The study said that analysing data without contextual knowledge can lead to misunderstandings and poor-quality insights.

The study gave an example using the R number for COVID (we should all remember from those COVID press conferences that R is the number of people that one infected person will pass on a virus to, on average). In areas where there was relatively good health but a transient or low-paid population, R numbers might not have had as large an impact on the overall health of the population as in those areas with relatively worse health and the same employment status. If health resources were crudely allocated or infection control measures were based on the R number, the sub-set of migrant workers in the relatively well-off area have to decide between putting themselves at risk of infection (by going out to work) or staying at home and with limited public health or other support because it has been directed elsewhere.

The study recommended partnerships with local organisations, councils and charities and use of multi-disciplinary teams to give this vital context to health data.

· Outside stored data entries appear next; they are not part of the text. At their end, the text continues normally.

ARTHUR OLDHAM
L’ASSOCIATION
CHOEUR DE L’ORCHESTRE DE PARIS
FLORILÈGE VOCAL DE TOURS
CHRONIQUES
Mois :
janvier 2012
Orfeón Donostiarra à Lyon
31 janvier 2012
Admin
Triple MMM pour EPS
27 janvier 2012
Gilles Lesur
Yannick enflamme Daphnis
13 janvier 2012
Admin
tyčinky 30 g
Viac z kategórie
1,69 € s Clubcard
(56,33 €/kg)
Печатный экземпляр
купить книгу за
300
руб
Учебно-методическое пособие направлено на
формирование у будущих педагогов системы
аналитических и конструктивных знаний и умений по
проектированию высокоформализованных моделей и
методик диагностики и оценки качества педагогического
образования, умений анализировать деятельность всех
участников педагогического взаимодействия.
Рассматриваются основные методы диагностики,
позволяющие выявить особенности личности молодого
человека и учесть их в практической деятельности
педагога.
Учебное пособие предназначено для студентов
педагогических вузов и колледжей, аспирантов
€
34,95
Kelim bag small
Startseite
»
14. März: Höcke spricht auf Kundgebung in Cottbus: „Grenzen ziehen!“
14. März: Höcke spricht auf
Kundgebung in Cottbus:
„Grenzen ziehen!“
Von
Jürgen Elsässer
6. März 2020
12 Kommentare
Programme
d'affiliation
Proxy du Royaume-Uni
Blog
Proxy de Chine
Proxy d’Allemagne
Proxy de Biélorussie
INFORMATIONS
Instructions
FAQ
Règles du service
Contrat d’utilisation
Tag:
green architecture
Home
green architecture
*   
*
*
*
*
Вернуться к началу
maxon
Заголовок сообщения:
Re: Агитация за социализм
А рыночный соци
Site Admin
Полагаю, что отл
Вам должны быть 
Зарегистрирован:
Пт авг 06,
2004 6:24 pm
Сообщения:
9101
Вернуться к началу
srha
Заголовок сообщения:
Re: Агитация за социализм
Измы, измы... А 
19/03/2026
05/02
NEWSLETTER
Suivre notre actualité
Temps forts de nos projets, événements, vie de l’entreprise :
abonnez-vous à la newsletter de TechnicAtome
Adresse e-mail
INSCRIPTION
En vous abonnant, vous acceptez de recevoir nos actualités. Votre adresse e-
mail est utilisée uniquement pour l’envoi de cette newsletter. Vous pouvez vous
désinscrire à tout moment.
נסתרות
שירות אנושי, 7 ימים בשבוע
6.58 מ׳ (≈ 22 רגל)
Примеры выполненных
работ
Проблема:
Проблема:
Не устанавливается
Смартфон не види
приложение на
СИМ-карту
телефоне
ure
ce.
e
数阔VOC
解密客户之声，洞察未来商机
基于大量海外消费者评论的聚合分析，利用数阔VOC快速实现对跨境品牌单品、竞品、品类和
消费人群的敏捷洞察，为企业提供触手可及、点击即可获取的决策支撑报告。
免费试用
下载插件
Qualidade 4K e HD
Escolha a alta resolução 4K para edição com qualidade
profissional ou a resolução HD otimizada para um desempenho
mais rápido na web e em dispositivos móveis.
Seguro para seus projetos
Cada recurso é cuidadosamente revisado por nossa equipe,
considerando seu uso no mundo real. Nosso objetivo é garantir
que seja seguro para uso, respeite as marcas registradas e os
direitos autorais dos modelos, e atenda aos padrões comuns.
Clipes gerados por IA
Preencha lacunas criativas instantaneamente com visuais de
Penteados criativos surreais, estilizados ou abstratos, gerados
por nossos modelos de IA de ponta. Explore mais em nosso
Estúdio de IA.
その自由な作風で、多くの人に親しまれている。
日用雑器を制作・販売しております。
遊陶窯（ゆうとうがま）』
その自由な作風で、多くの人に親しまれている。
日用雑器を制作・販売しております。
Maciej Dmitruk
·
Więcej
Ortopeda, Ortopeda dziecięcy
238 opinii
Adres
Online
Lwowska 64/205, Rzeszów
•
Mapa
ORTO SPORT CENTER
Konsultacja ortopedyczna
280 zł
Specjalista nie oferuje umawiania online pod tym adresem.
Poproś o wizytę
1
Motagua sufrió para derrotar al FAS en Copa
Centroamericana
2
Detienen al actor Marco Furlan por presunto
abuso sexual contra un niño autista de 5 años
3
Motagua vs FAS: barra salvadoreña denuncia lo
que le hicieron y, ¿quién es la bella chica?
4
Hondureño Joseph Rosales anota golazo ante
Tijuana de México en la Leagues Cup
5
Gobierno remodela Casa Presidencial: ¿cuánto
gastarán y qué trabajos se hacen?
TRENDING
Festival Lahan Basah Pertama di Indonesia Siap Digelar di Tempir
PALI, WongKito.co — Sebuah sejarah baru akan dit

The study gave an example where a local public health team had combined about 30 databases including utility, social housing, benefits claimants and safeguarding databases, to create a combined inequality score with which they stratified their population.

Conclusion

The study concludes that the approaches which are likely to have the most impact on these knots in the health data pipeline are:

  • those that design local interventions and tools for people’s experiences of health and wellbeing inequalities. This would create a critical mass of knowledge about what the inequalities we’re interested in addressing are, what metrics to measure successes by and how data can relate to inequalities (e.g. intersectionality).
  • those that take on wider systems-thinking decisions and information flows within the NHS databases, to create a combined inequality score with which they stratified their population. This will result in practitioners realising their roles within the data pipeline and shaping the ways decision-making influences outcomes.

The study’s key message is that we need to “move away from seeing data as simply categorisations of people, for instance, and instead embed the data within dynamic and complex contextual frameworks that encompass the experiences of people and the roles of institutions and those who work in them.”

Privacy issues do not get much of a guernsey in the Ida Lovelace study. Maybe this is because the UK’s National Data Guardian has found that there was a high level of public support for health and social care data being used for public benefit (implicitly without individual patient consent). There is probably something of a virtuous circle here: the impact of data-driven systems’ ability to address health inequalities can reinforce the public’s trust that the health service is being true to its mission of fair and equal access, and in turn, this can reinforce the public’s support for the pooling of health and social care data to identify those social inequities in the first place.